In the process, it forms specialised immune cells called tissue-resident memory T-cells which remain in the skin to ‘remember’ the allergen. If the skin encounters the allergen again, these tissue-resident memory T-cells mount a faster and more intense response.
“While this mechanism is vital for fighting against real threats, it becomes problematic when the allergen is harmless and frequently encountered, leading to skin conditions such as atopic dermatitis,” says Sotaro.
Sotaro’s research focuses on finding ways to reduce the severity of skin allergic reactions, by targeting tissue-resident memory T-cells in the skin.
“To do this, we are trying identify proteins produced by the body that are crucial for the survival of allergy-inducing tissue-resident memory T-cells in the skin, but not other cells in the body.”
This is like finding a needle in a haystack of millions of protein configurations. Luckily, Sotaro and the team have just the tools to do such a thing.
“With the help of bioinformatics and data science tools, we can find and narrow down potential targets to test.”

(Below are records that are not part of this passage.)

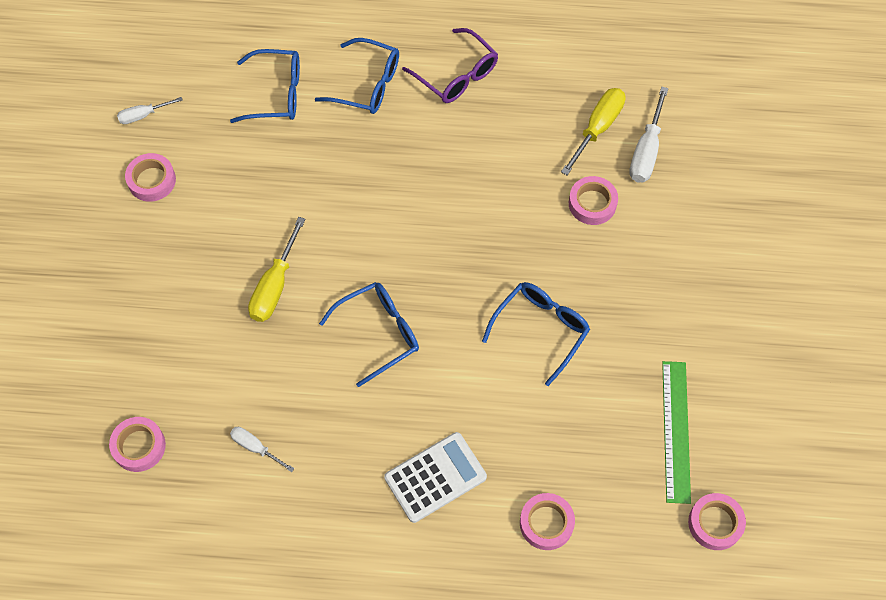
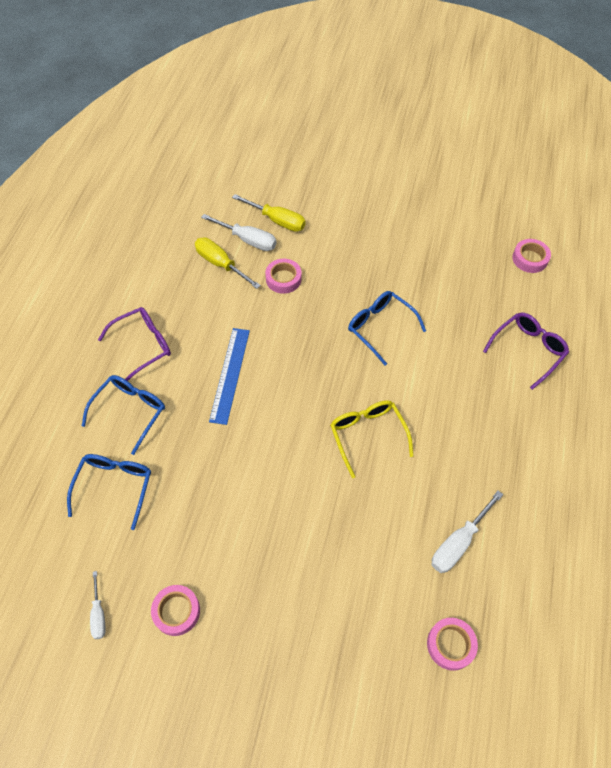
camera: 80 degrees left, 5 degrees down
(256, 448) = (459, 542): white screwdriver -> white screwdriver, size x1.68
(275, 285) = (310, 510): yellow screwdriver -> yellow screwdriver (277, 220)
(379, 333) = (367, 435): blue glasses -> yellow glasses
(434, 172) = (230, 375): none -> blue ruler
(435, 477) = (491, 413): white calculator -> none
(546, 523) = (528, 350): pink tape -> purple glasses
(676, 431) = (465, 266): green ruler -> none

Sotaro will then disrupt the production of the identified targets in skin cells from donors with atopic dermatitis and observe the effect this has on the function of tissue-resident memory T-cells.
“We are ultimately working towards developing new treatments to manage atopic dermatitis by modulating the activity of tissue-resident memory T-cells in the skin.”
“There’s still so much we don’t understand when it comes to allergies, yet the need to know is urgent as the incidence of allergies are increasing every year.”
Sotaro's life-long experience with atopic dermatitis is what first motivated him to become an immunologist.
Sotaro spent his formative years in Fukuoka, Japan and first came to Aotearoa New Zealand on an exchange programme to play rugby.
“I just loved it here and I was sad to leave. However, a year later I moved to Auckland with my family. I didn’t speak English when I first came but rugby transcended all language and I was able to make friends quickly. The rest is history”
Settling into Pukekohe High School, Sotaro took a particular liking to biology, driven by an innate curiosity about how the body works, particularly the immune system which had given him so much strife in throughout his life.
He went on to study Biomedical Science at Auckland University before undertaking his PhD at the Malaghan Institute supervised by Professors Graham Le Gros and Franca Ronchese, focusing on identifying dendritic cell populations that specialises in priming allergic responses.
“I learned so much in during my PhD, it was an honour to have such renowned immunologists guiding me through the process, ultimately helping me to become a better scientist” says Sotaro.
Following his PhD, Sotaro went back to Japan for five years to undertake a postdoctoral position at RIKEN, a medical institute in Yokohama.
Here, he conducted research on how itching in skin allergies is triggered by molecules produced by immune cells, which activate sensory nerves.
“Going back to Japan was an incredibly intense experience. Having only lived there as a child, experiencing life as an adult was completely different. I worked a lot of long days where I learned so much.
Sotaro came back to the Malaghan Institute in 2022, bringing back the skills and knowledge from his time away.
“There’s still so much we don’t understand when it comes to allergies, yet the need to know is urgent as the incidence of allergies are increasing every year.”